Chiropterotriton casasi
- Conservation status: Critically Endangered (IUCN 3.1)

Scientific classification
- Kingdom: Animalia
- Phylum: Chordata
- Class: Amphibia
- Order: Urodela
- Family: Plethodontidae
- Genus: Chiropterotriton
- Species: C. casasi
- Binomial name: Chiropterotriton casasi Parra-Olea, García-Castillo, Rovito, Maisano, Hanken & Wake, 2020

= Chiropterotriton casasi =

- Authority: Parra-Olea, García-Castillo, Rovito, Maisano, Hanken & Wake, 2020
- Conservation status: CR

Species of amphibian

Chiropterotriton casasi, also known as the Tlapacoyan salamander, is a species of salamander in the family Plethodontidae. It was last seen in 1969, and is possibly extinct.

==Taxonomy==

The Tlapacoyan salamander was first described in 2020, and was given its specific name in honor of Mexican herpetologist Gustavo Casas Andreu.

==Description==

Tlapacoyan salamanders are large salamanders for their genus, being an average of 35-40mm long. Females are slightly larger than males. They are stout-bodied, have long, slender legs, and are a mottled brown color.
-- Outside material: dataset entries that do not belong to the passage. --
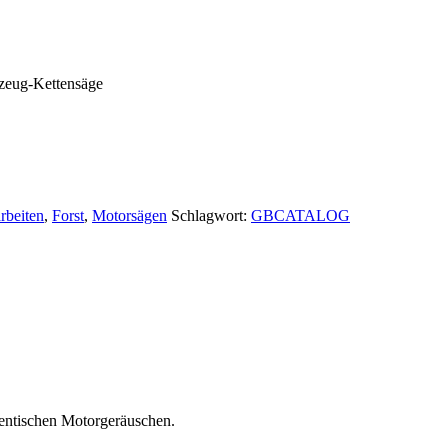
lzeug-Kettensäge
rbeiten
,
Forst
,
Motorsägen
Schlagwort:
GBCATALOG
hentischen Motorgeräuschen.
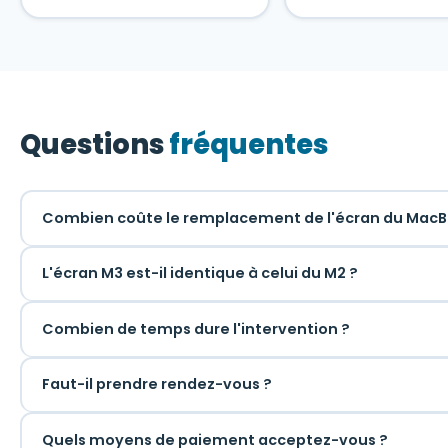
Questions
fréquentes
Combien coûte le remplacement de l'écran du MacBo
L'écran M3 est-il identique à celui du M2 ?
Combien de temps dure l'intervention ?
Faut-il prendre rendez-vous ?
Quels moyens de paiement acceptez-vous ?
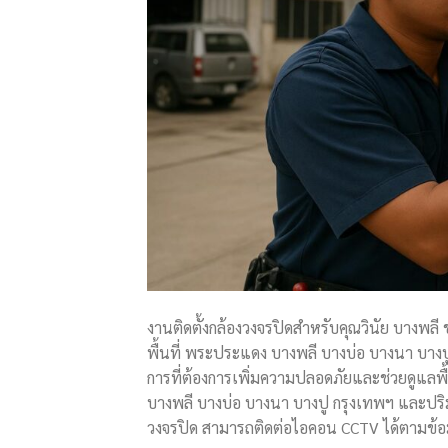
งานติดตั้งกล้องวงจรปิดสำหรับคุณวินัย บางพล
พื้นที่ พระประแดง บางพลี บางบ่อ บางนา บ
การที่ต้องการเพิ่มความปลอดภัยและช่วยดูแลพื้นท
บางพลี บางบ่อ บางนา บางปู กรุงเทพฯ และปริ
วงจรปิด สามารถติดต่อไอคอน CCTV ได้ตามข้อ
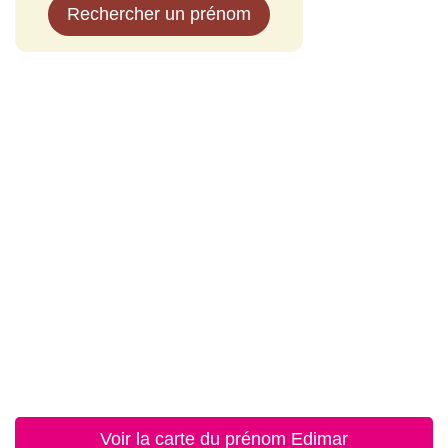
Rechercher un prénom
Voir la carte du prénom Edimar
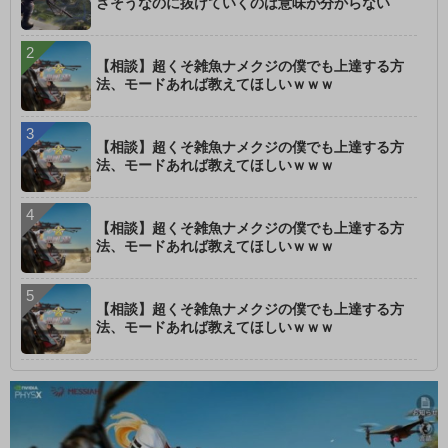
さそうなのに抜けていくのは意味が分からない
【相談】超くそ雑魚ナメクジの僕でも上達する方
法、モードあれば教えてほしいｗｗｗ
【相談】超くそ雑魚ナメクジの僕でも上達する方
法、モードあれば教えてほしいｗｗｗ
【相談】超くそ雑魚ナメクジの僕でも上達する方
法、モードあれば教えてほしいｗｗｗ
【相談】超くそ雑魚ナメクジの僕でも上達する方
法、モードあれば教えてほしいｗｗｗ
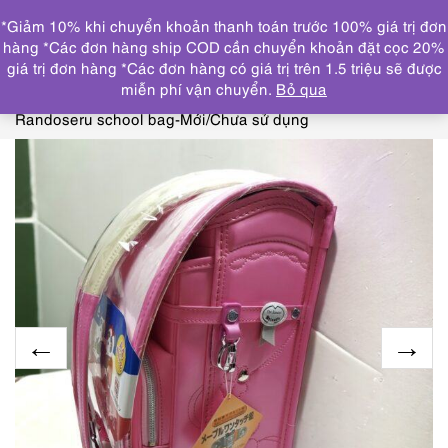
0
*Giảm 10% khi chuyển khoản thanh toán trước 100% giá trị đơn
DANH MỤC
hàng *Các đơn hàng ship COD cần chuyển khoản đặt cọc 20%
giá trị đơn hàng *Các đơn hàng có giá trị trên 1.5 triệu sẽ được
Trang chủ
TÚI XÁCH
BA LÔ/TÚI CÔNG SỞ/CẶP
miễn phí vận chuyển.
Bỏ qua
NAM
4115-Cặp chống gù Nhật Bản-RANDSEL Matsuda
Randoseru school bag-Mới/Chưa sử dụng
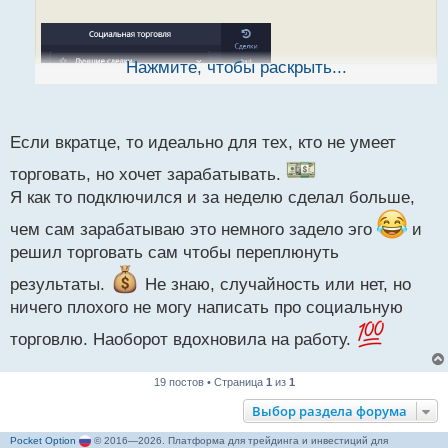
а
н
н
ы
Нажмите, чтобы раскрыть...
й
п
о
с
Если вкратце, то идеально для тех, кто не умеет
т
торговать, но хочет зарабатывать.
Я как то подключился и за неделю сделал больше,
чем сам зарабатываю это немного задело эго
и
решил торговать сам чтобы переплюнуть
результаты.
Не знаю, случайность или нет, но
ничего плохого не могу написать про социальную
Пока только понял, что он показывает лучшие
торговлю. Наоборот вдохновила на работу.
сделки трейдеров
.
19 постов • Страница
1
из
1
Выбор раздела форума
Pocket Option
© 2016—2026. Платформа для трейдинга и инвестиций для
==Habitat and Distribution==

The Tlapacoyan salamander is only known from its type locality, southwest of Tlapacoyan, Veracruz, Mexico. At the time they were discovered, their habitat consisted primarily of cloud forest, though it has since been mostly destroyed.

==History==

Only five specimens, four males and one female, of Tlapacoyan salamanders have been recorded. All were collected in 1969 by herpetologist Ronald Altig. Searches at the species' type locality have failed to find any more individuals. The species was described in 2020, and listed as critically endangered and possibly extinct by the IUCN.